Instructions to follow:
Go through the records below and copy out every line holding "voor".

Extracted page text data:
##########

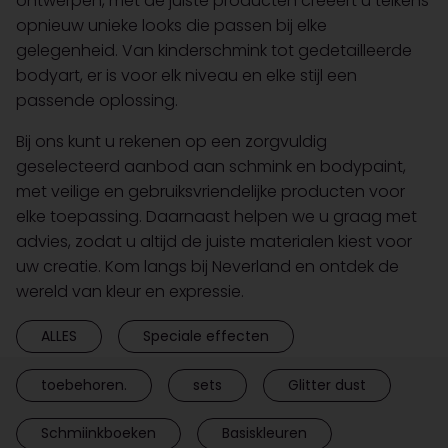
ontwerpen, met de juiste producten creëert u telkens
opnieuw unieke looks die passen bij elke
gelegenheid. Van kinderschmink tot gedetailleerde
bodyart, er is voor elk niveau en elke stijl een
passende oplossing.
Bij ons kunt u rekenen op een zorgvuldig
geselecteerd aanbod aan schmink en bodypaint,
met veilige en gebruiksvriendelijke producten voor
elke toepassing. Daarnaast helpen we u graag met
advies, zodat u altijd de juiste materialen kiest voor
uw creatie. Kom langs bij Neverland en ontdek de
wereld van kleur en expressie.
ALLES
Speciale effecten
toebehoren.
sets
Glitter dust
Schmiinkboeken
Basiskleuren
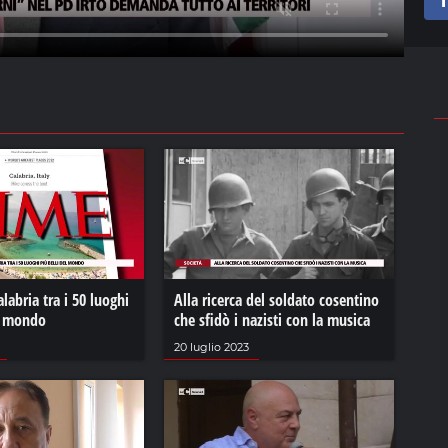
alabria tra i 50 luoghi
Alla ricerca del soldato cosentino
el mondo
che sfidò i nazisti con la musica
20 luglio 2023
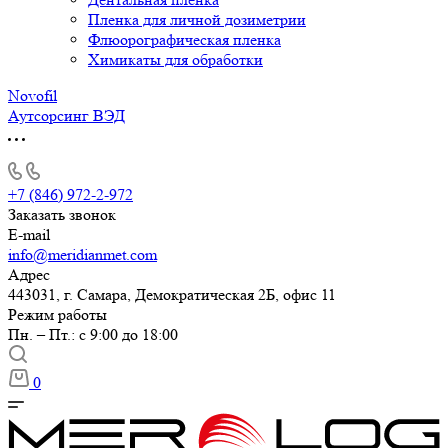
Пленка для личной дозиметрии
Флюорографическая пленка
Химикаты для обработки
Novofil
Аутсорсинг ВЭД
+7 (846) 972-2-972
Заказать звонок
E-mail
info@meridianmet.com
Адрес
443031, г. Самара, Демократическая 2Б, офис 11
Режим работы
Пн. – Пт.: с 9:00 до 18:00
0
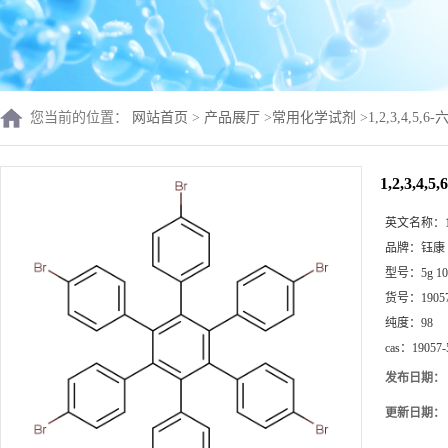
您当前的位置：
网站首页
>
产品展厅
>
常用化学试剂
>
1,2,3,4,5,6
1,2,3,4,
英文名称：
品牌：
钰康
型号：
5g 10
货号：
1905
纯度：
98
cas：
19057-
发布日期：
更新日期：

##########

Solution:
bodyart, er is voor elk niveau en elke stijl een
met veilige en gebruiksvriendelijke producten voor
advies, zodat u altijd de juiste materialen kiest voor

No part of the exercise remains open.